Muito se tem dito e escrito sobre o 25 de Novembro e os votos de saudação apresentados na Assembleia da República. A ânsia de alguns de recuperarem esta data é tal que até surgiram cartazes com a sua evocação. Se não fosse esta discussão, a maioria dos portugueses nem lhe atribuiria qualquer importância.

Admitindo as interpretações diversas sobre este acontecimento e que cada história pode ter, pelo menos, duas versões, faço parte daqueles que consideram que o 25 de Novembro de 1975 foi um golpe contra-revolucionário, com o objectivo de destruir as conquistas de Abril e nunca o momento da instauração da democracia.

Deve, por isso, ser recordado como aquilo que foi, sem floreados nem branqueamentos. Não deve ser saudado, mas objecto de reflexão para se saber qual o caminho que Portugal não deve fazer. “Mas tu não viveste nessa época!” É verdade. Nasci depois da Revolução dos Cravos e é com grande orgulho e sentido de responsabilidade que recebi esse legado e que o procuro transmitir.

O 25 de Abril é um dia de festa e de alegria, mas também, e sobretudo, de resistência e de luta. É uma lição que deve ser transmitida a todos os que eram muito jovens ou nem sequer tinham nascido.

Pôs fim a 48 anos de ditadura, à opressão, à miséria, a 13 anos de guerras coloniais contra povos que, também eles, lutavam pela sua liberdade e independência, e deu cor aos dias sombrios, em que a liberdade era uma palavra proibida. A PIDE vigiava, prendia e torturava. Assassinava. Muitos portugueses não sabiam ler nem escrever, a taxa de mortalidade era altíssima, muitas casas não tinham água canalizada ou electricidade, e as mulheres não tinham voz nem direitos.

Foi o resultado de décadas de resistência e luta do povo que, com os capitães de Abril, abriu portas a uma nova era e a avanços que acabaram plasmados na Constituição da República Portuguesa, uma das suas maiores heranças e um dos textos constitucionais mais progressistas do mundo, apesar dos sucessivos ataques.

Regra geral, quem quer comemorar o 25 de Novembro não lida bem com a Revolução dos Cravos. Nem sequer considera que foram complementares, como muitos dizem, quiçá para aligeirar o que representou. Tem sido bem visível quem está e quem não está com Abril. E depois há aqueles que parecem estar mais ou menos, optando por ficar em cima do muro, como se viu nas abstenções nos votos sobre esta matéria.
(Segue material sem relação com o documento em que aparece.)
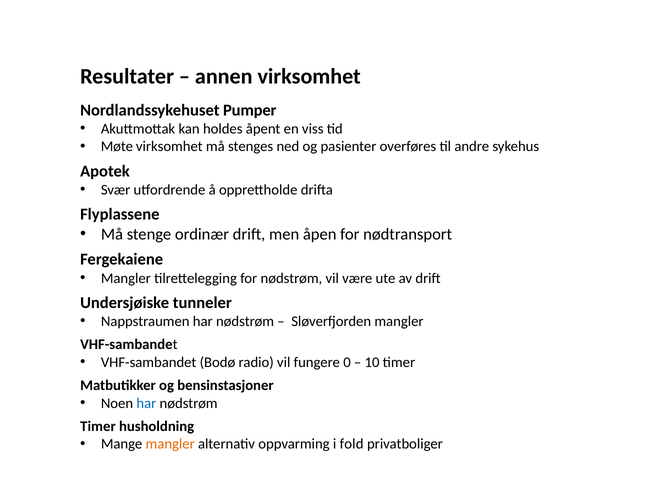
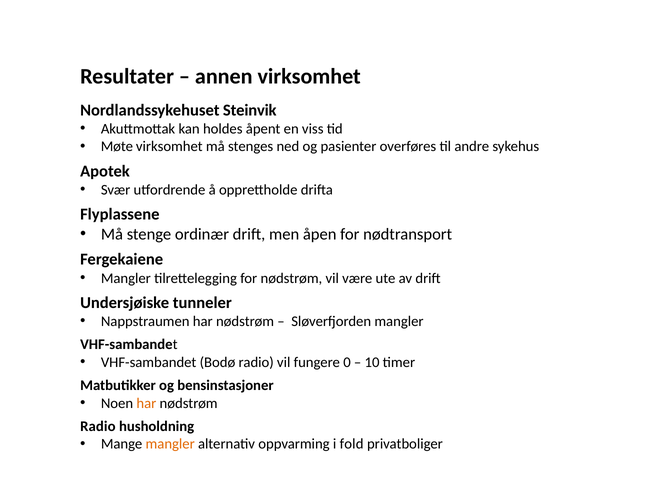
Pumper: Pumper -> Steinvik
har at (146, 403) colour: blue -> orange
Timer at (98, 426): Timer -> Radio
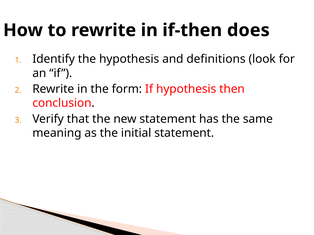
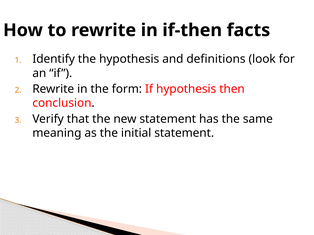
does: does -> facts
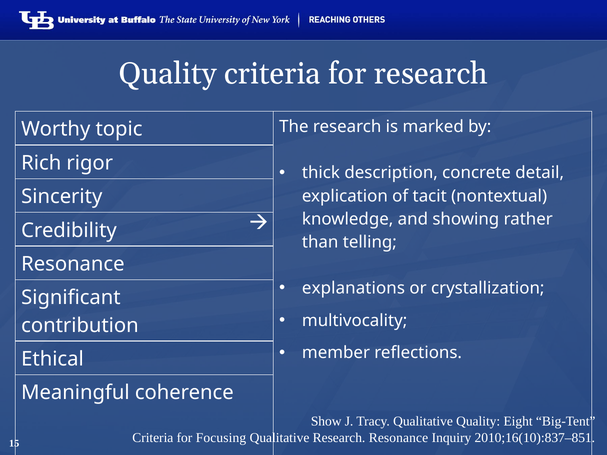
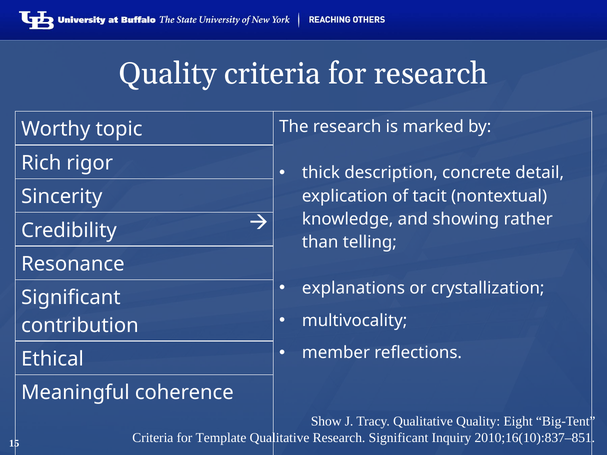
Focusing: Focusing -> Template
Research Resonance: Resonance -> Significant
Estas duas datas não têm a mesma importância no calendário português e ainda bem. O 25 de Abril de 1974 será sempre uma data maior na História de Portugal e as suas conquistas estarão sempre presentes na memória colectiva. Não se trata de qualquer sentimento de propriedade. O 25 de Abril é de todos os que o queiram celebrar. “Seja bem-vindo quem vier por bem” já cantava o grande Zeca Afonso.

Quanto mais querem desvalorizar a Revolução, mais alto se levantarão os cravos. Precisamos das portas que Abril abriu bem abertas e não de alçapões para evocar tempos mais nebulosos. Que não se esvazie o 25 de Abril nem se mascare o 25 de Novembro. Que o passado e a História sirvam para continuar a sonhar e concretizar. É também disto que se faz a vida colectiva de um povo.

Não imponham ao país uma data que divide e que tem um simbolismo negativo. Serão saudades de outros tempos?

O 25 de Novembro que faz sentido assinalar é o Dia Internacional para a Eliminação da Violência contra as Mulheres, cuja data a ONU elegeu em memória às três irmãs Mirabal, activistas políticas na República Dominicana assassinadas em 1960 pelo regime ditatorial de Rafael Trujillo.

É uma opinião e, como em tudo, há sempre vários lados. Felizmente, podemos opinar livremente e não é ao 25 de Novembro que o devemos. Obrigada 25 de Abril!

A autora escreve de acordo com a antiga ortografia.